QUESTION 5C. Consider a multi-threaded process that contains two ticket locks T1 and T2. Assume that the locks use the implementation from Lecture 23. Explain how ticket locks intrinsically prevent deadlock, or give an example of how deadlock could nonetheless arise with T1 and T2 (and explain why ticket locks don't prevent the deadlock).

7pt Deadlock can still arise! Thread X grabs T1 at the same time that thread Y grabs T2, and then X blocks trying to grab T2 while Y blocks trying to grab T1. Deadlock will occur because the fact that each individual lock has a fair acquisition order does not imply that there is a global order over all locks. [Note that some students may give a simpler answer---namely, that a thread can deadlock itself (without assistance from another thread) simply by trying to acquire the same lock twice. This answer receives full credit.]

QUESTION 5D. Consider the following (buggy!) implementation of a spinlock:

//This variable holds the spinlock.
std::atomic<unsigned> m = 0; //Initially unheld
void lock() {
    m++; //Atomic read/modify/write
    while (m != 1) { //Atomic read; note that the read
                     //might fetch a value greater than
                     //1 if multiple threads are trying
                     //to simultaneously grab the lock!
        m = 0;  //Atomic write
        pause();
        m++;  //Atomic read/modify/write
    }
    //The hope is that, when `lock()` returns,
    //m is 1, indicating that a single thread
    //owns the lock.
}

void unlock() {
    m--; //Atomic read/modify/write.
}

Explain why this implementation is broken, giving a concrete example of how two threads can both own the lock simultaneously. Hint: In your example, assume that, at the beginning, a thread T1 calls lock() with no other threads active, such that m is set to 1. Devise a bad interleaving of instructions from threads T2 and T3 who subsequently call lock() while T1 is still in the critical section.

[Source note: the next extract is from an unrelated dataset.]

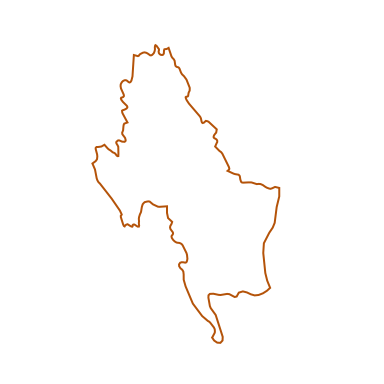 SVG path tracing the border of Utenos, rotated 65°
{"feature_id": "LTU-1074", "entity_name": "Utenos", "entity_type": "County", "adm_level": 1, "iso_a3": "LTU", "parent_name": "Lithuania", "parent_adm1": "", "projection": "robinson", "projection_center": [25.525, 55.493], "detail": "fine", "context": "isolated", "style": "outline", "palette": "amber", "viewbox_px": 384, "rotation_deg": 65, "n_neighbors": 0, "source": "natural_earth", "source_scale": "10m", "svg_char_len": 4039}
<svg xmlns="http://www.w3.org/2000/svg" viewBox="0 0 384 384"><g transform="rotate(65 192 192)"><path d="M311.9,161.7L313.2,165.9L313.8,170.5L313.5,175.1L312.2,178.9L309.6,181.9L306.2,184.7L303.6,187.9L303.0,192.1L305.6,195.7L305.2,197.7L300.4,201.3L299.2,203.2L297.4,209.7L296.5,211.3L293.2,215.7L291.9,218.9L292.6,220.7L294.7,221.8L302.9,224.0L305.2,224.1L313.5,222.5L336.3,225.4L339.5,227.1L340.7,230.0L339.2,232.8L336.0,234.7L332.4,235.3L332.0,234.6L329.1,230.8L327.9,230.1L326.0,229.4L324.0,229.4L317.8,230.8L316.5,231.4L315.6,232.1L308.8,235.2L293.5,238.4L274.9,237.7L268.0,236.6L263.2,234.4L260.5,233.5L258.9,233.6L257.6,234.0L256.3,234.7L253.8,235.0L252.1,234.3L251.1,232.6L251.3,231.0L252.2,229.3L253.2,228.0L253.3,226.8L252.3,225.6L250.6,224.4L246.9,223.1L245.0,222.8L236.4,223.0L236.0,223.1L235.1,223.3L234.3,223.7L233.4,224.4L232.8,225.0L231.9,226.5L231.5,227.1L230.7,227.8L229.4,228.6L227.6,229.3L225.2,229.7L223.7,229.4L223.0,228.8L222.7,228.1L222.4,227.4L221.4,226.6L220.5,226.4L216.5,227.2L214.9,226.9L213.7,226.1L212.3,224.1L210.7,222.6L205.5,224.7L200.4,223.5L194.4,220.7L191.7,227.7L190.9,229.1L186.7,232.6L182.8,234.4L182.1,235.4L181.7,236.6L181.2,239.2L181.7,240.7L182.3,241.9L184.4,243.8L188.5,246.6L189.4,247.6L190.2,248.6L192.4,250.6L193.8,251.5L196.4,252.5L197.5,253.2L198.7,253.7L200.1,254.1L200.9,254.8L200.4,255.9L197.2,257.9L196.7,258.9L196.9,259.7L197.8,260.2L198.2,260.7L197.8,261.4L196.7,262.3L194.0,264.0L193.8,265.4L194.1,266.7L194.7,267.6L194.0,268.1L192.2,268.1L184.7,267.1L183.5,266.6L183.2,265.9L182.7,265.2L178.4,265.2L164.1,267.6L145.4,271.9L143.6,272.6L141.5,272.8L139.3,272.6L130.6,270.4L124.1,270.2L123.3,266.3L122.9,265.5L122.1,264.2L119.8,262.8L117.8,262.1L112.2,261.1L111.2,260.5L110.9,259.5L111.7,257.6L112.5,254.8L112.2,251.4L116.9,250.0L118.1,249.5L120.1,248.2L122.5,247.1L124.0,245.7L125.3,245.2L127.0,244.9L128.0,244.4L128.3,243.6L126.4,242.6L119.8,239.7L118.2,239.7L116.8,239.9L115.4,239.9L114.5,239.2L114.0,237.1L114.6,236.0L116.8,234.1L117.4,233.0L118.0,231.9L117.8,230.9L117.0,230.2L114.8,229.8L113.0,230.1L111.3,230.5L110.1,230.7L108.7,230.2L107.0,228.4L103.2,226.2L102.0,225.3L101.4,224.5L101.7,221.1L91.3,221.7L90.0,221.5L88.7,221.0L88.6,220.1L88.8,218.9L88.8,217.5L88.7,216.1L88.1,214.9L87.4,214.6L86.4,214.6L81.0,216.6L78.3,217.1L77.1,216.9L76.6,216.3L76.8,215.2L76.8,214.1L76.2,213.1L74.8,212.7L68.1,212.6L65.9,212.0L64.3,211.1L63.4,210.0L62.7,208.9L62.3,207.8L62.2,206.7L62.3,205.6L62.8,204.6L63.6,203.9L65.6,203.0L66.3,202.4L66.4,201.4L65.5,199.9L62.1,197.1L43.3,186.8L46.0,183.6L46.0,182.5L45.5,181.8L45.3,181.2L45.1,180.6L45.0,177.6L45.4,176.0L46.6,174.5L48.0,173.5L50.5,172.1L50.9,171.2L50.9,170.1L50.0,167.9L48.6,166.4L47.1,165.3L45.3,164.6L44.0,163.8L43.5,163.1L44.5,162.4L48.6,161.6L49.5,162.0L50.4,162.8L52.0,163.3L53.5,163.0L54.7,162.1L55.3,160.9L55.3,160.1L54.6,159.0L51.8,157.5L51.0,156.7L51.4,155.3L51.7,154.5L51.5,152.3L60.5,153.3L62.0,153.1L64.1,152.4L65.7,152.3L69.7,153.5L70.9,153.6L72.0,153.1L72.6,152.5L73.0,151.9L73.7,151.4L74.9,151.2L79.2,151.5L81.1,151.3L83.7,150.3L87.8,149.5L96.4,150.0L97.0,150.2L99.0,151.2L99.4,151.6L100.4,152.9L101.3,153.6L103.3,154.9L103.6,155.6L103.2,157.2L103.4,157.7L104.7,158.0L106.7,158.0L110.6,157.4L126.4,153.0L127.5,152.8L129.0,152.8L132.0,153.5L133.2,153.6L134.0,153.2L134.2,152.0L133.4,149.4L134.4,148.1L135.3,147.3L145.7,143.1L148.4,145.0L148.9,146.2L149.9,148.0L150.8,148.9L151.7,149.3L152.5,149.1L154.0,148.0L155.0,147.5L156.4,147.5L157.6,148.2L158.1,149.0L160.6,151.8L166.3,149.8L168.3,148.7L170.2,148.3L185.0,148.0L186.6,148.3L187.1,148.7L187.4,149.3L187.6,149.8L187.9,150.8L193.0,146.5L194.0,145.4L196.0,142.5L197.3,142.0L198.3,142.1L201.0,142.9L203.5,143.2L204.4,142.8L205.1,141.8L207.3,136.4L208.5,134.0L212.2,130.0L212.9,128.0L213.8,126.5L215.6,124.9L218.4,123.3L219.8,122.3L221.5,120.6L222.3,119.5L222.5,117.8L222.5,114.6L225.2,111.2L232.9,114.8L241.4,121.6L254.9,130.1L258.4,133.9L261.6,139.2L268.8,148.5L277.4,153.2L296.4,159.8L304.1,161.3L311.9,161.7Z" fill="none" stroke="#b45309" stroke-width="2"/></g></svg>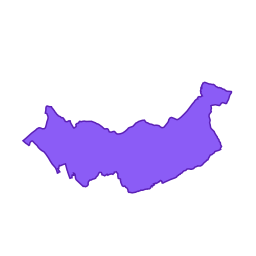 the district of Buchin, Caras-Severin, Romania, rotated 200°
{"feature_id": "2599482B78488778616963", "entity_name": "Buchin", "entity_type": "district", "adm_level": 2, "iso_a3": "ROU", "parent_name": "Romania", "parent_adm1": "Caras-Severin", "projection": "orthographic", "projection_center": [22.172, 45.329], "detail": "fine", "context": "isolated", "style": "filled", "palette": "violet", "viewbox_px": 256, "rotation_deg": 200, "n_neighbors": 0, "source": "geoboundaries", "source_scale": "gbopen_adm2", "svg_char_len": 5628}
<svg xmlns="http://www.w3.org/2000/svg" viewBox="0 0 256 256"><g transform="rotate(200 128 128)"><path d="M222.3,80.1L218.8,78.7L217.0,78.3L215.2,77.7L214.8,78.3L215.1,80.8L214.5,82.3L213.7,83.0L213.0,83.0L210.5,81.7L207.9,80.6L207.1,80.2L205.6,79.0L203.0,77.8L200.9,77.2L198.8,76.9L196.4,75.5L192.5,72.7L189.8,70.4L186.9,68.2L182.7,65.9L180.7,63.9L178.9,61.5L178.1,62.2L178.3,62.5L177.1,63.5L180.1,65.8L179.3,66.4L179.5,66.7L179.6,68.9L179.7,69.3L179.2,69.4L178.8,69.4L178.5,69.5L176.1,71.8L174.5,72.9L170.8,67.5L169.9,66.6L169.6,66.0L165.9,61.5L165.8,61.3L165.3,60.9L164.8,61.3L164.5,61.7L163.6,62.1L164.4,64.3L164.3,64.8L163.5,64.7L162.9,65.0L163.2,65.4L163.5,66.7L163.7,67.0L163.3,67.0L162.5,66.7L161.7,66.0L160.2,63.0L159.6,62.2L158.9,61.6L150.2,57.8L149.8,58.1L149.3,58.0L148.6,58.4L147.8,58.3L146.7,59.3L146.1,60.7L146.1,61.2L146.2,61.8L146.6,62.3L146.8,63.9L146.8,64.2L146.3,65.2L146.1,66.0L145.4,66.2L144.6,66.7L144.4,66.9L144.0,67.6L142.3,68.7L142.0,69.1L141.6,69.4L141.3,69.7L141.2,70.1L141.2,70.8L140.9,71.6L140.4,72.5L140.2,73.1L140.1,73.4L140.1,74.8L139.9,75.6L139.9,76.0L139.6,76.6L138.2,77.0L137.9,77.0L136.7,75.9L136.6,75.2L134.4,75.2L133.5,75.1L133.1,75.8L132.4,76.4L132.3,77.0L132.2,77.1L131.8,77.4L131.5,77.4L131.0,76.8L130.8,76.7L130.1,77.6L128.5,78.8L127.7,79.2L126.3,79.3L126.2,79.8L125.5,81.1L125.7,81.8L124.9,82.2L124.0,82.9L122.8,81.9L122.2,81.8L121.9,81.5L121.1,79.3L120.0,77.4L119.6,77.3L118.4,77.5L117.6,77.4L117.4,77.0L117.3,76.3L117.0,75.8L116.5,75.2L116.1,74.4L113.7,71.8L112.5,71.5L112.0,71.7L111.2,72.3L110.9,72.3L109.8,71.4L109.2,71.4L108.2,71.1L107.8,70.8L106.8,69.6L106.2,68.4L105.3,67.8L104.6,68.1L101.9,68.5L98.8,70.3L98.0,71.2L97.1,71.9L96.6,72.0L96.4,72.3L96.2,72.5L95.5,72.9L94.9,73.6L94.8,73.9L94.3,74.1L94.0,74.1L93.1,74.5L92.3,75.0L91.3,76.0L88.8,77.4L88.7,77.3L88.2,77.7L87.1,78.1L86.9,78.3L86.4,79.3L86.2,79.9L86.4,81.0L86.1,81.8L85.5,81.5L85.6,81.8L85.3,81.9L85.3,82.2L85.1,82.3L85.0,82.1L84.8,82.2L83.7,83.8L84.1,84.2L84.5,83.6L85.0,84.1L84.4,84.7L84.0,84.9L83.2,85.6L82.7,85.8L82.4,85.7L81.9,86.2L81.3,87.0L80.8,87.6L80.8,87.9L80.5,88.0L80.2,88.2L80.2,88.3L80.6,88.0L80.1,88.7L79.9,89.2L79.6,89.8L79.3,89.8L79.3,89.6L78.8,89.7L78.7,89.5L78.1,89.4L78.2,89.2L77.7,88.9L77.5,88.7L76.8,88.4L76.9,88.1L76.5,88.1L76.2,88.3L75.2,89.5L71.7,92.9L70.6,94.0L66.8,97.2L65.6,98.5L65.6,99.1L64.8,100.5L64.5,100.7L64.4,101.3L63.8,101.9L63.7,102.1L63.2,102.3L63.1,102.5L63.1,103.1L62.9,103.3L61.9,104.3L61.6,105.3L61.4,105.6L61.4,105.8L60.9,106.7L60.7,106.8L60.4,107.2L60.1,107.3L59.2,107.9L58.5,109.6L56.7,110.4L54.9,110.7L54.2,111.0L53.5,111.5L52.6,112.2L52.3,112.7L52.0,113.5L51.6,114.3L50.6,115.0L49.8,115.8L49.7,116.1L47.1,117.0L46.0,118.1L44.9,120.5L44.6,121.5L43.8,122.7L43.2,123.8L43.1,124.6L42.7,124.9L42.2,125.1L42.1,125.3L41.9,126.6L42.0,127.8L41.7,128.5L41.5,130.6L41.4,130.8L40.2,131.5L39.5,132.8L38.5,134.1L38.4,134.4L38.4,135.4L38.1,135.8L34.9,138.2L33.7,139.5L33.9,139.6L34.2,140.6L33.8,142.7L35.3,144.0L36.2,145.8L37.9,146.9L38.5,148.0L40.7,149.4L41.1,150.2L42.2,150.9L44.5,152.7L45.9,154.2L49.6,155.9L50.6,156.8L51.8,159.0L53.1,160.8L53.5,163.5L55.9,166.7L56.3,168.6L55.3,171.8L56.1,172.9L56.3,173.8L56.3,174.6L56.4,175.1L57.7,177.3L56.8,178.1L54.9,179.1L54.1,179.7L49.9,180.3L49.0,181.6L49.1,182.3L48.9,183.0L47.7,184.3L44.3,184.4L43.8,185.0L43.7,186.7L43.3,189.1L43.6,193.7L42.9,196.5L43.2,197.5L43.3,197.6L44.7,197.3L46.9,196.6L47.9,196.4L48.6,196.5L51.2,197.3L51.9,196.9L53.0,197.2L54.1,197.3L54.3,197.5L54.7,197.3L55.9,197.3L56.8,196.8L57.4,196.7L58.0,197.0L59.4,197.0L60.3,197.4L61.2,197.9L62.6,198.2L63.7,197.7L66.1,197.4L66.7,197.1L71.0,197.2L71.8,197.0L72.0,196.8L72.5,196.0L73.0,195.7L72.8,195.0L73.2,193.6L73.0,192.6L72.3,190.6L72.7,190.6L73.1,191.3L73.1,190.9L73.3,190.5L72.8,189.8L72.8,189.2L72.6,188.8L72.6,187.6L72.3,187.4L72.2,187.2L71.9,187.2L71.7,185.8L71.0,185.1L70.3,184.7L70.1,184.3L69.2,183.6L69.8,183.2L69.8,182.8L70.4,182.1L70.8,182.2L71.3,181.9L72.0,181.8L72.7,181.1L72.7,180.5L72.9,179.9L72.5,179.3L72.9,179.2L73.0,178.9L73.7,178.0L74.4,176.7L74.8,174.9L75.6,172.9L78.3,164.1L80.0,160.2L81.8,156.4L83.6,153.6L84.7,152.6L85.8,152.6L88.0,152.8L90.3,152.8L91.0,152.7L92.0,151.7L92.5,149.8L92.3,148.3L92.5,146.8L94.4,141.2L95.1,140.5L96.2,139.9L97.9,140.1L99.7,140.8L101.8,140.5L103.1,140.0L104.3,139.4L106.6,139.6L107.6,139.5L108.4,139.3L109.4,139.2L111.3,139.6L112.6,139.4L113.6,139.8L115.2,141.0L117.2,140.1L120.3,137.7L121.2,136.4L122.3,135.3L123.6,132.0L124.1,131.1L127.3,128.5L127.8,127.6L128.1,126.6L129.6,123.8L131.3,121.5L132.9,120.2L134.4,119.3L136.1,118.7L137.1,118.8L138.4,119.7L139.9,120.1L141.1,119.4L142.4,118.3L144.3,118.0L146.1,119.9L146.9,120.2L147.7,120.1L149.4,119.2L150.3,119.2L153.2,120.4L156.8,121.4L157.9,121.5L159.0,121.3L160.1,121.7L164.6,121.8L169.7,119.8L171.2,119.6L172.7,118.9L174.3,117.8L175.1,117.9L175.8,117.7L176.1,116.8L176.2,115.8L177.7,114.6L177.9,113.9L178.2,113.6L178.2,113.3L177.4,112.2L177.3,111.5L177.9,110.8L178.2,110.0L178.5,109.7L179.2,109.5L183.3,112.9L183.8,113.4L184.8,114.9L185.6,114.4L185.9,114.6L187.5,113.0L189.2,112.7L190.3,113.9L190.9,114.0L191.3,114.4L191.3,114.6L191.8,114.9L192.0,114.9L192.5,115.3L193.4,115.2L194.1,114.9L195.4,115.5L197.7,115.6L198.5,116.2L199.4,116.4L201.3,117.7L201.8,117.9L202.9,118.8L205.5,120.5L206.5,121.0L207.2,121.8L209.0,121.2L211.5,121.0L212.0,120.5L212.1,119.8L212.0,118.8L211.3,116.7L210.8,113.7L210.4,113.7L209.8,113.8L209.2,113.7L207.3,111.7L206.5,110.1L206.3,108.1L206.3,106.1L205.9,103.1L205.7,100.1L206.3,98.8L208.1,98.0L210.2,98.1L211.7,97.8L213.2,96.2L214.2,94.2L216.8,90.2L220.5,83.2L222.3,80.1Z" fill="#8b5cf6" stroke="#5b21b6" stroke-width="1.5"/></g></svg>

9pt T1 grabs the lock, setting m to 1. T2 increments m to 2, enters the while loop, and sets m to 0. T3 then increments m to 1, and in the while test sees that m does equal 1 and exits with the lock. T1 and T3 both have the lock now! [Note that there are a variety of other ways to cause a problem; this lock implementation is very bad LOL. For example, an even simpler lack of mutual exclusion is caused if T1 grabs the lock, and then T2 tries to grab the lock. T2 will increment m to 2, enter the while loop, set m to 0, pause, and then increment m to 1 and go to the top of the loop. At this point, m will equal 1, so T2 will exit the loop, such that both T1 and T2 have the lock!]